Consider the cases of nineteen-year-old Brock Turner, an affluent white swimmer, and nineteen-year-old Corey Batey, a black football player. Both were convicted of brutally raping unconscious women. Turner was sentenced to six months in jail, as the judge cited his intoxication, youth and potential for growth as causes for leniency. Batey was sentenced to a minimum of fifteen years.

Consider Cameron Terrell, a wealthy white teenager who moonlighted as a crip. In 2017, he drove two fellow gang members into rival territory, where they shot and killed a man they mistook for a member of another gang. Terrell’s legal defense claimed his gang life was a “fantasy world,” and that he was unaware of his passengers’ homicidal intent. They successfully portrayed Terrell as a naive adolescent who was in the wrong place at the wrong time. He was acquitted on all charges. The two other perpetrators, both black and two years younger than Terrell, look likely to be convicted.

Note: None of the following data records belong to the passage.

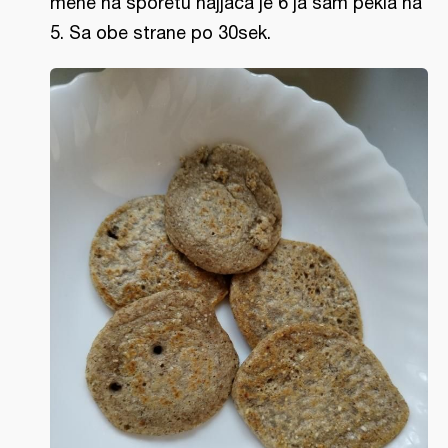
mene na šporetu najjača je 6 ja sam pekla na
5. Sa obe strane po 30sek.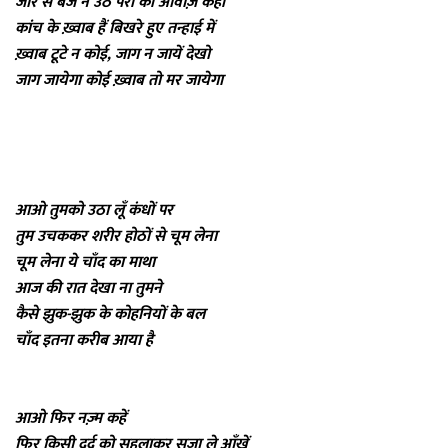
जोर से बज न उठे पैरों की आवाज़ कहीं
कांच के ख़्वाब हैं बिखरे हुए तन्हाई में
ख़्वाब टूटे न कोई, जाग न जायें देखो
जाग जायेगा कोई ख़्वाब तो मर जायेगा
आओ तुमको उठा लूँ कंधों पर
तुम उचककर शरीर होठों से चूम लेना
चूम लेना ये चाँद का माथा
आज की रात देखा ना तुमने
कैसे झुक-झुक के कोहनियों के बल
चाँद इतना करीब आया है
आओ फिर नज़्म कहें
फिर किसी दर्द को सहलाकर सुजा ले आँखें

Unfortunately, the racialized treatment of children is far from anecdotal. In school, children of color are disproportionately disciplined, expelled and arrested. Studies have found that cops generally view black teenagers as less innocent than white teenagers. Cops, as well as the general population, tend to overestimate the age of black children when compared to white children. Black and white teenagers commit crimes at roughly the same rate, but black teenagers are arrested more than twice as often as white teenagers. Research suggests that after arrest, prosecutors are more likely to send black children to adult court than their white counterparts. Sentences in adult court are generally more harsh than sentences in juvenile court, and are significantly longer for black minors than white minors. These racial disparities have far- reaching ripple effects: criminal records follow children into adulthood, making it harder to access, among other things, employment, housing, welfare and education. Additionally, when applying to jobs, research shows that having a criminal record is more damaging to black applicants than white applicants.

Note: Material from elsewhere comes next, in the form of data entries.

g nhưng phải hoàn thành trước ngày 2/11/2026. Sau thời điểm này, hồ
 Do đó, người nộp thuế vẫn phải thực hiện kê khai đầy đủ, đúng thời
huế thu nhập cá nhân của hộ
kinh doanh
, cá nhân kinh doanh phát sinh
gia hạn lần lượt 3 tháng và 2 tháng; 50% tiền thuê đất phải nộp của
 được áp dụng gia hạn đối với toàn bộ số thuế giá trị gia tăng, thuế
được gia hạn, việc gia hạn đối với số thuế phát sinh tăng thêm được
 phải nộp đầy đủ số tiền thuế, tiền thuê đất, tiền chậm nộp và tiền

The millions of black and brown children affected by these systemic discretions aren’t afforded the privilege of youthful innocence. For Brett Kavanaugh, Brock Turner, Cameron Terrell, Ethan Couch and so many others who lead lives of inordinate privilege, youthful innocence is a shield, which not only protects them from repercussions, but prevents them from having to take responsibility for their actions.